Владимир Петрович был, как объяснил Егору Гарутин, одним из тех людей, которых специально убрали с открытой политической сцены Империи под различными, тщательно залегендированными предлогами в самом конце правления старого Императора. Далекий от понимания внутренних механизмов таких интриг, Егор вначале никак не мог взять в толк, зачем это было сделано. Но Олег Витальевич вполне доступно разъяснил ему: в условиях войны любой мало-мальски здравомыслящий государственный руководитель должен заранее позаботиться о том, чтобы создать тайный аппарат управления, который бы дублировал существующий; надежно укрыть основных секретоносителей и сокровенные базы данных; продумать возможные варианты ухода в подполье и прочие подобные нюансы. А уж если вспомнить о том, что в то время не только разгорелась война между Империей и Демократическим Союзом, но и в острой форме встал вопрос о смене Императора, то становилось понятным стремление пока еще работающего Кабинета подготовить для себя запасные позиции. Ну, а на кого еще можно было опереться в этой ситуации, как не на тех, кто, собственно, и поспособствовал в немалой степени восшествию Императора на престол?

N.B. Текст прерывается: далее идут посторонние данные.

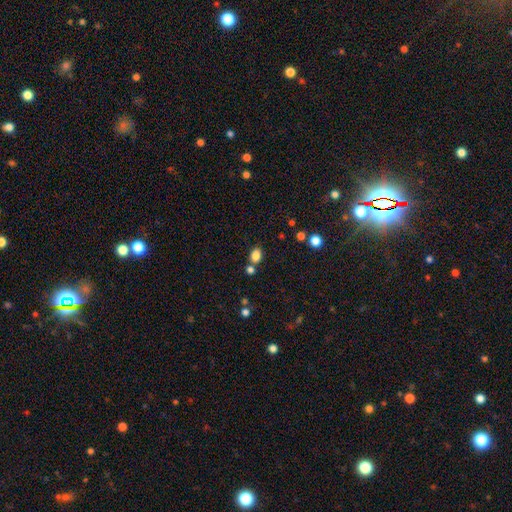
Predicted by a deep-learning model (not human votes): A smooth galaxy with no disk features (83%) that is in between round and cigar-shaped (63%).

Vote fractions:
- Smooth or featured? smooth: 83% / star or artifact: 12% / featured or disk: 5%
- How rounded? in between: 63% / round: 35% / cigar-shaped: 1%
- Merging? none: 69% / merger: 16% / minor disturbance: 11% / major disturbance: 3%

В общем, Звонарева-старшего тихо отправили в отставку, как якобы несогласного с грядущим неизбежным изменением в высших эшелонах власти, и он гордо отправился в почетную ссылку на Лазарус, где и поселился со всем своим семейством. Для вида, чтобы не создавать из него икону для всевозможных оппозиционных движений, его ввели в состав всепланетной администрации, где он занял вполне достойный, но не первостепенный пост.
А основным делом Владимира Петровича явилось создание секретного хранилища. Что предполагалось в нем спрятать и где оно размещено – это Егор как раз и не успел узнать до прихода Гарутина. Одно было понятно и так: отец стал хранителем чего-то неимоверно важного, раз уж Император согласился на удаление вернейшего слуги в острейший момент своего правления. Егор попробовал представить себе, каково это – бросить навсегда привычный, выстраданный, завоеванный потом и кровью мир, добровольно расстаться с привычным кругом, смириться с мыслью, что теперь ты не один из могущественнейших вельмож, а скромный чиновник на захолустной планетке… Представил – и понял, насколько он мелок по сравнению с отцом! Нет, все же люди, строившие Империю, действительно были страшно далеки от простых обывателей, озабоченных лишь тем, чтобы у них была уютная квартира, непыльная работенка и приличный счет в банке, – они мыслили поистине государственными категориями и строили свою жизнь именно по этим лекалам!
– Эх, надо было в космос уходить! – в сердцах бросил Гарутин, нервно прохаживаясь по кабинету за спиной вновь устроившегося в кресле перед рекордером капитан-лейтенанта. – Да все ведь указывало на то, что схрон ваш батюшка где-то здесь устроил – не случайно же и нас в свое время именно на этих островах разместили. Двойная страховка, так сказать, – и Владимир Петрович, и моя бригада. Кто ж мог предположить, что дойдет до такого – самого Звонарева к стенке рискнут поставить! Знали бы, уроды, на кого руку подняли! До сих пор не могу понять – неужто они не понимали,
Капитан-лейтенант слушал комбрига, чувствуя, как снова противно заныло сердце. Конечно, Гарутин думал прежде всего о деле, о своем задании, обязанностях и поручениях. Для него Владимир Петрович Звонарев являлся лишь ключевым объектом операции, и потому он не обращал внимания на то, как отреагирует на его слова Егор. Но от понимания этого становилось вдвойне больнее. Егор с трудом заставил себя сосредоточиться на том, о чем говорил ему с экрана отец.
– Ничего не понял! – с досадой ударил кулаком по столу Гарутин, когда они досмотрели запись до конца. – Что Владимир Петрович имел в виду? Почему ничего не сказал прямо о том, где следует искать хранилище, как в него попасть и каков код доступа?
– Я думаю, что отец не исключал возможность того, что этот кристалл попадет не в те руки, – задумчиво произнес Егор. – Сказать по правде, мне вообще не очень понятно, как он решился замкнуть эти секреты именно на меня: а если бы «Московит» сгинул где-нибудь в Приграничье или, что еще вероятнее, находился бы сейчас в походе?